问题/状况:自1971年以来,美国疾病控制与预防中心(CDC)、美国环境保护局(EPA)以及州和领地流行病学家理事会维持了一个协作监测系统,用于收集并定期报告与水源性疾病暴发(WBDO)的发生情况及原因相关的数据。该监测系统是有关水源性疾病暴发在美国境内的范围及影响的数据的主要来源。

报告涵盖期间

本摘要包括2001年1月至2002年12月期间与饮用水相关的水源性疾病暴发的数据,以及2000年发生的三起此前未报告的暴发的数据。

系统描述

各州、领地、地方以及自由联合邦的公共卫生部门主要负责检测和调查水源性疾病暴发,并以标准表格形式自愿向美国疾病控制与预防中心报告。该监测系统包括与饮用水和娱乐用水相关的暴发的数据;本摘要仅报告与饮用水相关的暴发。

结果

2001 - 2002年期间,19个州共报告了31起与饮用水相关的水源性疾病暴发。这31起暴发导致约1020人患病,并造成7人死亡。在31起暴发中,24起(77.4%)的致病微生物或化学物质已被确定。
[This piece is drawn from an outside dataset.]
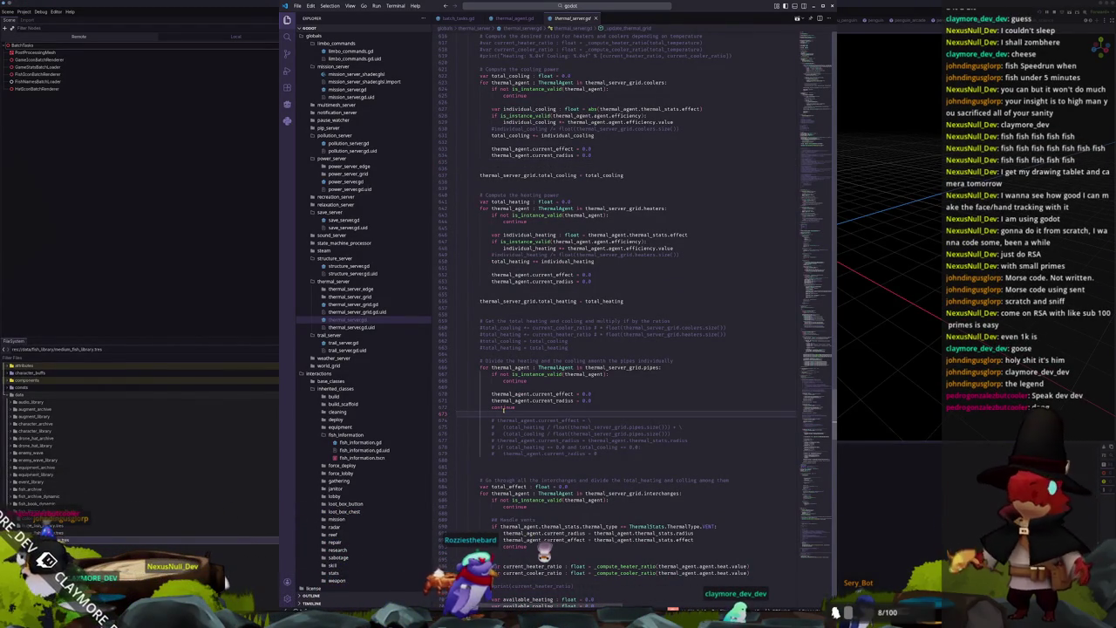
key(ctrl+shift+k)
在这24起已确定的暴发中,19起(79.2%)与病原体有关,5起(20.8%)与急性化学中毒有关。5起暴发由诺如病毒引起,5起由寄生虫引起,3起由非嗜肺军团菌细菌引起。所有7起因病因不明的急性胃肠道疾病导致的暴发均怀疑有感染性病因。本《发病率与死亡率周报》监测摘要首次纳入了与饮用水相关的军团病(LD)暴发;2001 - 2002年期间发生了6起军团病暴发。在25起与非嗜肺军团菌相关的暴发中,23起(92.0%)报告于使用地下水源的系统;这23起地下水暴发中有9起(39.1%)与不受美国环境保护局监管的私人非社区水井有关。

解读

与饮用水相关的暴发数量从1999 - 2000年期间的39起降至2001 - 2002年期间的31起。2001 - 2002年期间发生了2起(8.0%)与地表水相关的暴发;均与未经处理的水的消费无关。与地下水源相关的暴发数量从1999 - 2000年期间的28起降至2001 - 2002年期间的23起;然而,此类暴发的比例从73.7%增至92.0%。与未经处理的地下水相关的暴发数量从1999 - 2000年期间的17起(44.7%)降至2001 - 2002年期间的10起(40.0%)。与私人、未受监管的水井相关的暴发数量保持相对稳定,尽管2001 - 2002年期间报告了更多涉及私人、经处理的水井的暴发。由于唯一被要求对其供水进行消毒的地下水系统是受地表水影响的公共系统,这些发现支持美国环境保护局制定一项地下水规则,该规则规定了何时需要采取纠正措施(包括消毒)。

公共卫生行动

美国疾病控制与预防中心和美国环境保护局利用监测数据1)确定水系统的类型、其缺陷以及与暴发相关的病原体,2)评估提供安全饮用水的技术的充分性。监测数据还用于确定研究重点,这可能会导致改进水质法规。美国疾病控制与预防中心和美国环境保护局最近完成了流行病学研究,评估在非暴发情况下可归因于市政饮用水的水源性疾病水平。地表水系统中暴发数量的减少主要归因于自20世纪80年代末以来颁布的美国环境保护局规则条款的实施。美国环境保护局正在制定的规则预计将进一步保护公众免受微生物污染物的侵害,同时解决饮用水中消毒副产物的风险权衡问题。